Car czuł pismo nosem. Sportowe sukcesy jako stymulacja nastrojów społecznych. 200 lat temu w zniewolonym kraju heros frunący nad stosem bagnetów, mógł poprowadzić lud na barykady. Także dzisiaj osiągnięcia sportowe stanowią wartość dodaną do i tak wysokiego poziomu optymizmu Polaków. Tymczasem totalnej opozycji potrzebna jest jakaś smuta, wpędzanie populacji w ponury nastrój. Generatory Rzeczywistości Urojonej dwoją się i troją, by podrasować grozę pandemii. W ich przekazach kraj zalewa fala ksenofobii, rasizmu i antysemityzmu. O unicestwieniu wymiaru sprawiedliwości szkoda gadać… Europa da nam wkrótce popalić, że się nie pozbieramy.

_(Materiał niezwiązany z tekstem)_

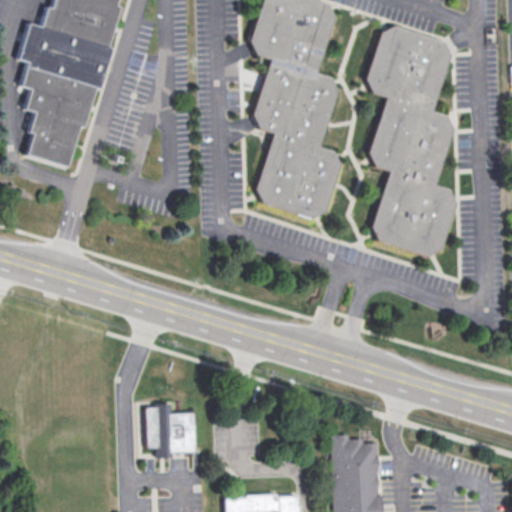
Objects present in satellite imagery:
road: (439, 11)
building: (61, 71)
building: (291, 104)
building: (291, 104)
road: (8, 117)
road: (147, 123)
road: (97, 136)
road: (166, 138)
building: (406, 138)
building: (406, 139)
road: (3, 267)
road: (392, 281)
road: (263, 304)
road: (324, 307)
road: (354, 316)
road: (256, 332)
road: (308, 393)
road: (124, 417)
building: (165, 429)
road: (398, 441)
road: (237, 448)
building: (352, 474)
road: (451, 474)
building: (351, 475)
building: (258, 503)
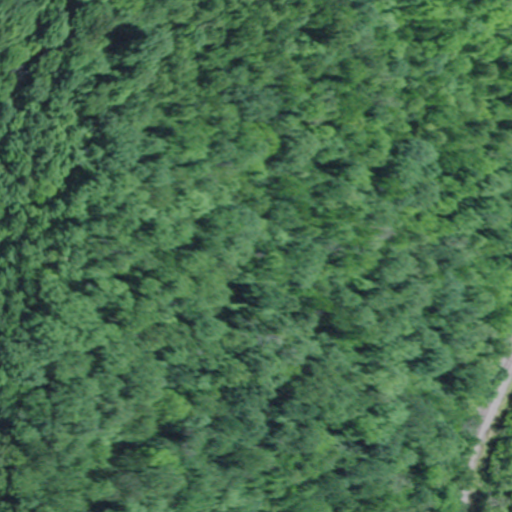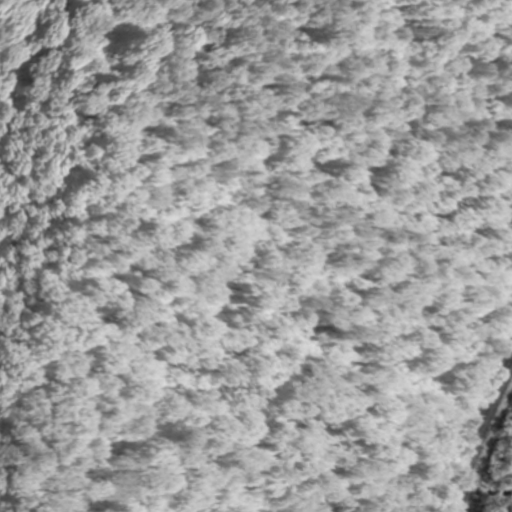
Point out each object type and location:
railway: (475, 434)
river: (502, 488)
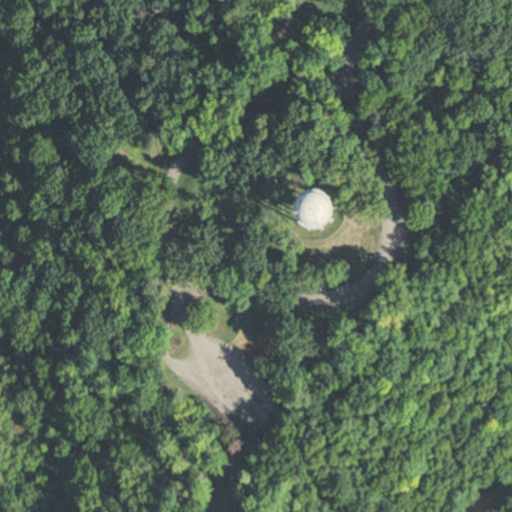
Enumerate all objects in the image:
building: (333, 207)
water tower: (311, 208)
water tower: (311, 208)
park: (254, 255)
road: (185, 290)
road: (277, 296)
road: (181, 362)
road: (231, 382)
building: (316, 387)
parking lot: (242, 390)
road: (251, 460)
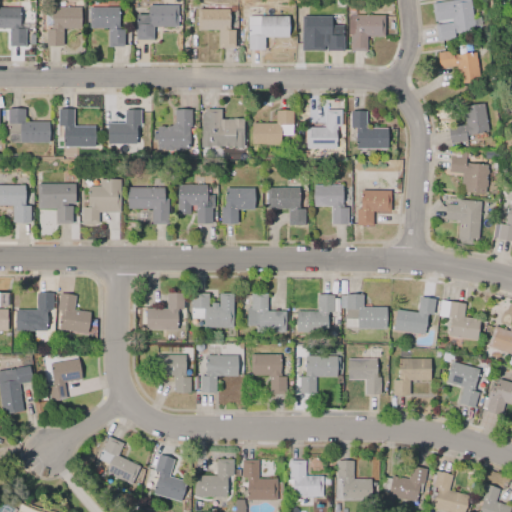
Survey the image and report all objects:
building: (511, 0)
building: (511, 4)
building: (452, 18)
building: (452, 19)
building: (154, 20)
building: (154, 20)
building: (61, 23)
building: (107, 23)
building: (108, 23)
building: (61, 24)
building: (12, 25)
building: (216, 25)
building: (217, 25)
building: (11, 26)
building: (265, 29)
building: (265, 30)
building: (363, 30)
building: (362, 31)
building: (320, 34)
building: (320, 34)
road: (406, 40)
building: (459, 64)
building: (460, 64)
road: (195, 75)
building: (469, 123)
building: (469, 124)
building: (25, 128)
building: (123, 128)
building: (272, 128)
building: (24, 129)
building: (124, 130)
building: (219, 130)
building: (220, 130)
building: (272, 130)
building: (74, 131)
building: (73, 132)
building: (323, 132)
building: (366, 132)
building: (174, 133)
building: (174, 133)
building: (323, 133)
building: (365, 133)
road: (416, 165)
building: (467, 173)
building: (468, 173)
building: (56, 199)
building: (100, 199)
building: (56, 200)
building: (101, 200)
building: (150, 200)
building: (330, 200)
building: (14, 201)
building: (193, 201)
building: (15, 202)
building: (148, 202)
building: (194, 202)
building: (235, 202)
building: (285, 202)
building: (330, 202)
building: (235, 203)
building: (285, 203)
building: (371, 203)
building: (371, 205)
building: (464, 220)
building: (464, 220)
building: (504, 226)
building: (506, 226)
road: (256, 258)
building: (212, 310)
building: (3, 311)
building: (212, 311)
building: (34, 314)
building: (164, 314)
building: (71, 315)
building: (165, 315)
building: (262, 315)
building: (362, 315)
building: (34, 316)
building: (71, 316)
building: (263, 316)
building: (314, 316)
building: (315, 317)
building: (413, 317)
building: (414, 317)
building: (3, 320)
building: (457, 320)
building: (458, 321)
building: (501, 340)
building: (268, 370)
building: (172, 371)
building: (173, 371)
building: (216, 371)
building: (216, 371)
building: (268, 371)
building: (315, 371)
building: (314, 372)
building: (364, 373)
building: (409, 374)
building: (409, 374)
building: (366, 375)
building: (62, 377)
building: (62, 377)
building: (462, 382)
building: (464, 382)
building: (12, 388)
building: (12, 390)
building: (498, 396)
building: (498, 397)
road: (245, 426)
road: (85, 428)
road: (22, 456)
building: (116, 461)
building: (116, 463)
building: (166, 480)
building: (213, 480)
building: (166, 481)
building: (302, 481)
building: (257, 482)
building: (303, 482)
building: (351, 482)
building: (351, 482)
building: (215, 483)
road: (67, 484)
building: (256, 484)
building: (406, 485)
building: (405, 486)
building: (336, 488)
building: (446, 495)
building: (446, 496)
building: (489, 501)
building: (489, 501)
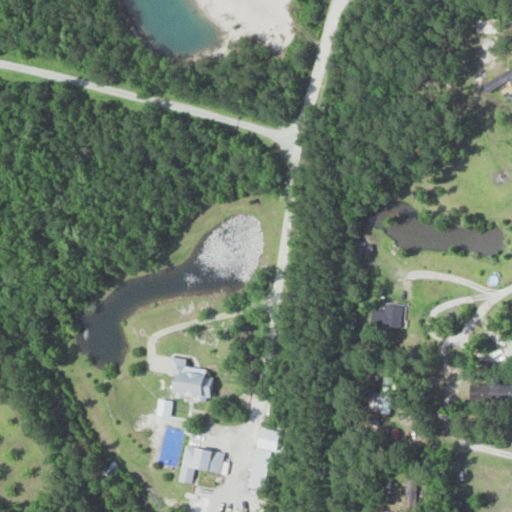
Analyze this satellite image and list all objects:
building: (489, 25)
road: (317, 67)
building: (502, 86)
building: (394, 316)
building: (197, 379)
building: (495, 392)
building: (387, 398)
road: (448, 421)
road: (480, 450)
building: (204, 461)
building: (264, 468)
building: (415, 495)
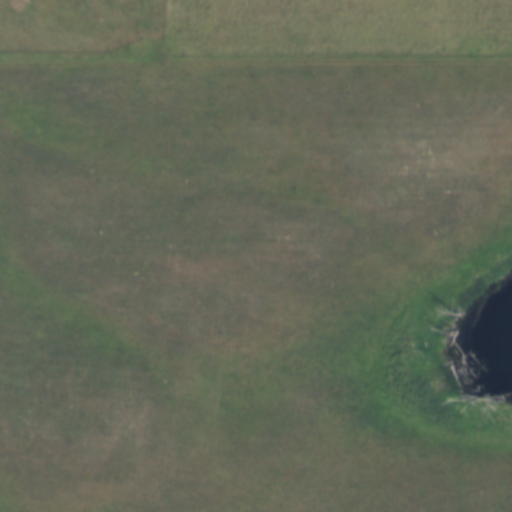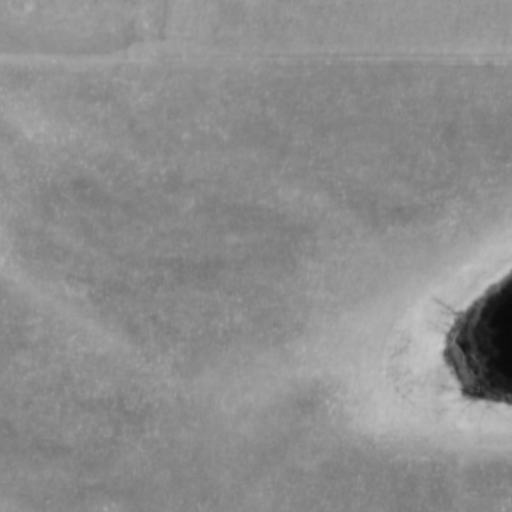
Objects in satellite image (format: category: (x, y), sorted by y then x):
road: (255, 63)
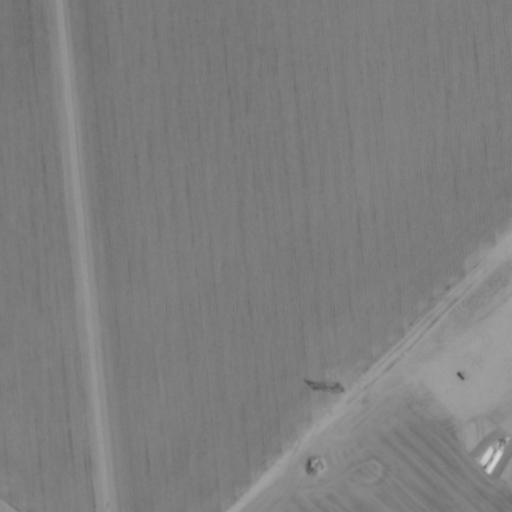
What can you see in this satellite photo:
crop: (238, 158)
power tower: (338, 385)
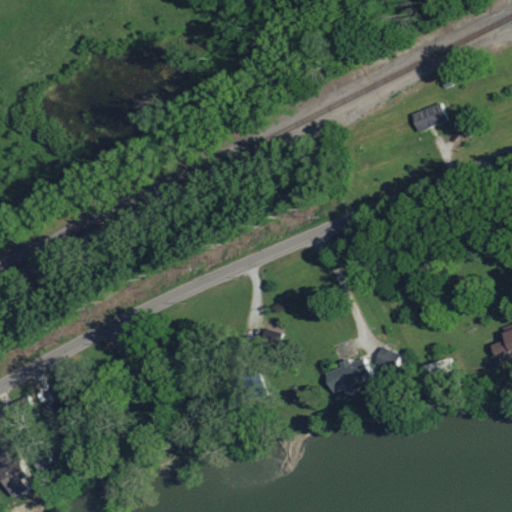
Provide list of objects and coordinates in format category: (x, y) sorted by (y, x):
building: (431, 116)
building: (469, 125)
railway: (256, 158)
road: (303, 245)
road: (350, 294)
building: (505, 343)
building: (390, 357)
road: (46, 361)
building: (443, 366)
building: (350, 375)
building: (73, 409)
building: (13, 465)
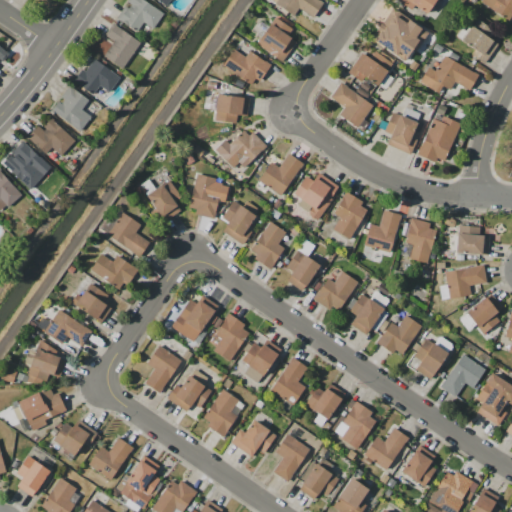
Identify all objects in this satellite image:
building: (163, 2)
building: (417, 4)
building: (298, 6)
building: (499, 7)
building: (138, 14)
road: (27, 30)
building: (398, 35)
building: (276, 39)
building: (480, 40)
building: (119, 46)
building: (2, 53)
building: (3, 55)
road: (329, 55)
road: (46, 57)
building: (245, 66)
building: (370, 68)
building: (447, 76)
building: (97, 77)
building: (96, 78)
building: (350, 105)
building: (229, 108)
building: (71, 109)
building: (72, 110)
building: (399, 132)
road: (485, 134)
building: (51, 138)
building: (50, 139)
building: (437, 139)
building: (239, 150)
building: (25, 166)
building: (27, 166)
building: (279, 174)
road: (391, 179)
building: (6, 192)
building: (8, 193)
building: (315, 194)
building: (206, 196)
building: (163, 201)
building: (347, 216)
building: (237, 222)
building: (382, 232)
building: (126, 234)
building: (419, 240)
building: (470, 241)
building: (267, 245)
road: (191, 251)
building: (112, 270)
building: (300, 270)
building: (462, 281)
building: (334, 291)
building: (91, 303)
building: (366, 314)
building: (483, 314)
building: (193, 317)
building: (66, 329)
building: (508, 334)
building: (398, 335)
building: (229, 337)
building: (428, 359)
building: (258, 360)
building: (42, 363)
building: (160, 369)
building: (461, 376)
building: (288, 382)
building: (189, 392)
building: (494, 399)
building: (324, 401)
building: (40, 408)
building: (220, 413)
building: (354, 425)
building: (510, 429)
building: (73, 437)
building: (252, 439)
building: (384, 449)
building: (288, 457)
building: (109, 459)
building: (1, 464)
building: (1, 466)
building: (418, 466)
building: (30, 476)
building: (31, 476)
building: (140, 481)
building: (317, 482)
building: (449, 492)
building: (62, 497)
building: (58, 498)
building: (172, 498)
building: (350, 498)
building: (484, 502)
building: (484, 502)
building: (208, 507)
building: (210, 507)
building: (94, 508)
building: (95, 508)
building: (380, 510)
building: (383, 511)
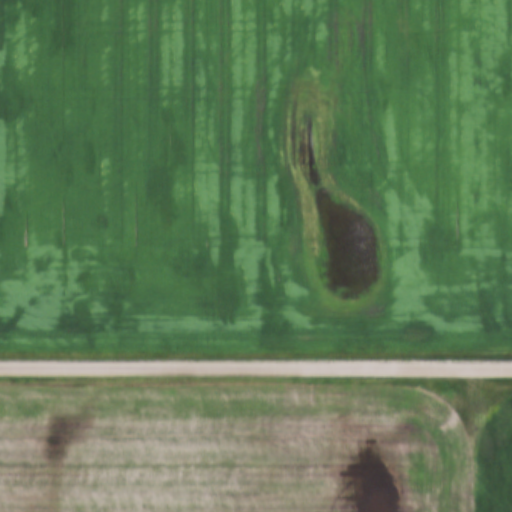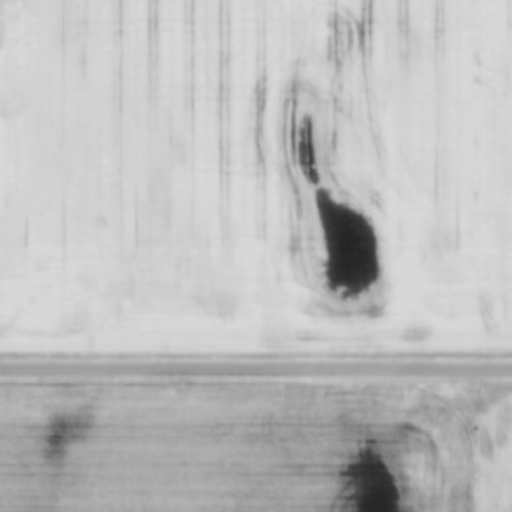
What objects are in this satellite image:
road: (256, 361)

Tymczasem igrzyska w Tokio wniosłyby do zatęchłej atmosfery nad Wisłą odrobinę świeżości i optymizmu, potrzebnych opozycji jak świni rogi. Ich brak to jeszcze jeden pożytek z pandemii.
 
Sekator
 
Ps.

- Ja już to kiedyś czytałem - mruczy mój komputer.
- Bo ja już kiedyś we fragmentach to napisałem - przyznaję bez bicia. - Ale jeśli wszyscy od dawna powtarzają w kółko to samo, ja też czasami mogę.